#### [What the task requires]
Quote, without any change, the line that contains "right front paw: (153, 152)" and all lines that follow it to the end of the data below.

----- Material supplied

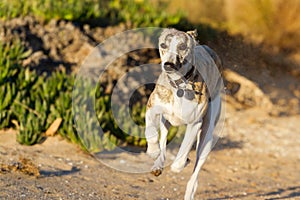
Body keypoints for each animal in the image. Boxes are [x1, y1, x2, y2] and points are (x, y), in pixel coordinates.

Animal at [145, 28, 223, 200]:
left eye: (182, 46)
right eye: (163, 45)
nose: (168, 65)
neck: (179, 85)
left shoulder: (195, 124)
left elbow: (179, 161)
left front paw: (181, 162)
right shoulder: (152, 107)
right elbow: (151, 134)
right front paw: (153, 152)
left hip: (206, 137)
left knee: (195, 172)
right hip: (165, 120)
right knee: (163, 139)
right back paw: (158, 163)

----------

#### [Solution to the exercise]
right front paw: (153, 152)
left hip: (206, 137)
left knee: (195, 172)
right hip: (165, 120)
right knee: (163, 139)
right back paw: (158, 163)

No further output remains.